***** Data
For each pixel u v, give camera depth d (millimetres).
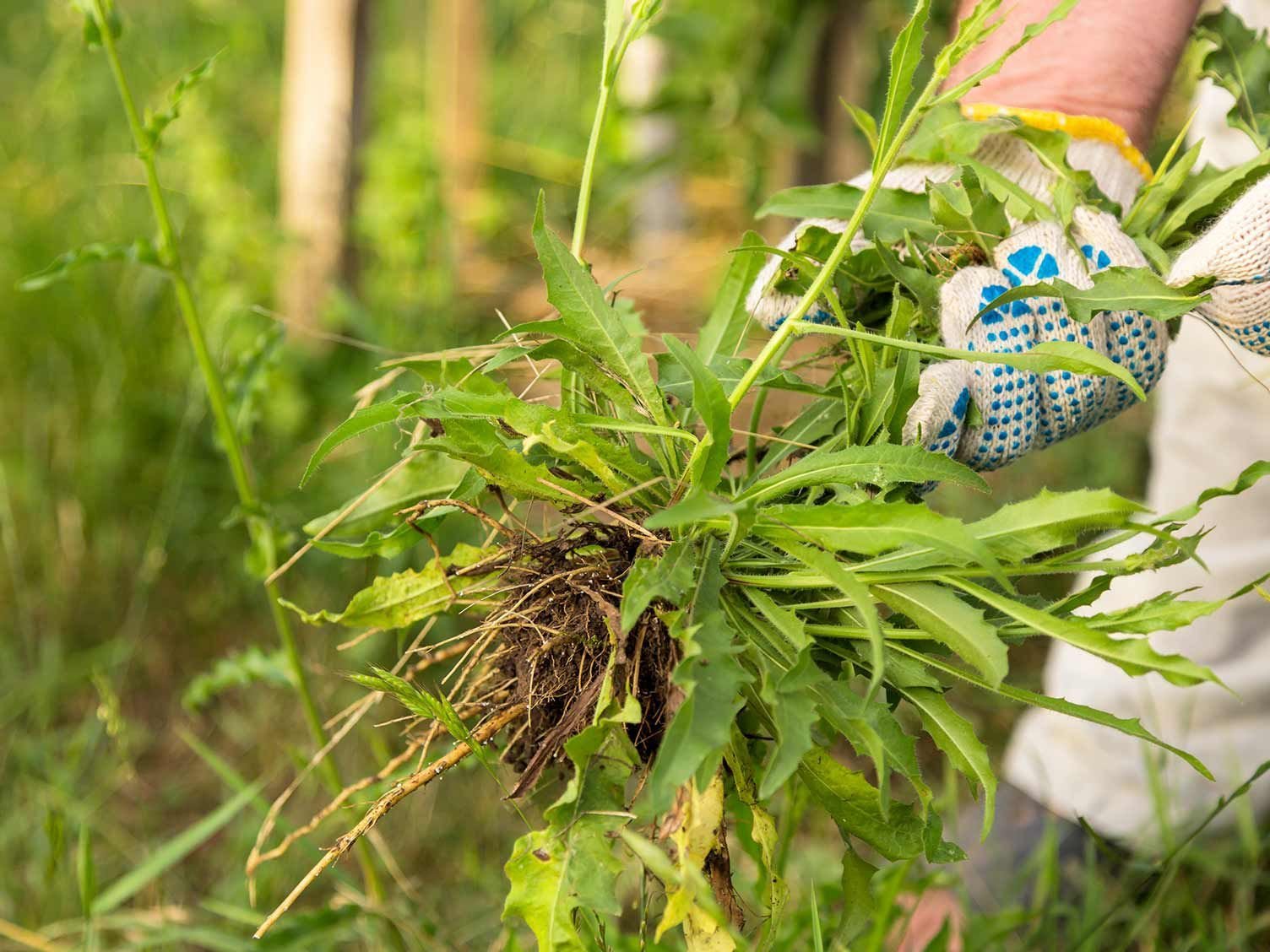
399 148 2777
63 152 3277
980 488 964
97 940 1649
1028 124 1248
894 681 1042
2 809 2047
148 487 2557
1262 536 1712
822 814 1920
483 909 1808
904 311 1108
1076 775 1806
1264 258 1115
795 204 1243
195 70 1420
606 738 1004
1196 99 1734
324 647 2291
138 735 2266
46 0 4359
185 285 1479
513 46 4953
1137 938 1666
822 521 939
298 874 1936
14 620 2426
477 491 1131
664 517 866
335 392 2609
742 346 1407
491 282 3195
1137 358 1211
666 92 2920
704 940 1019
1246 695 1729
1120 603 1838
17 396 2693
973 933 1528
**********
→ **Exercise**:
Transcribe exactly the line containing "1196 99 1734" along with all later lines of the material, through its last line. Add nothing.

→ **Task solution**:
1196 99 1734
324 647 2291
138 735 2266
46 0 4359
185 285 1479
513 46 4953
1137 938 1666
822 521 939
298 874 1936
14 620 2426
477 491 1131
664 517 866
335 392 2609
742 346 1407
491 282 3195
1137 358 1211
666 92 2920
704 940 1019
1246 695 1729
1120 603 1838
17 396 2693
973 933 1528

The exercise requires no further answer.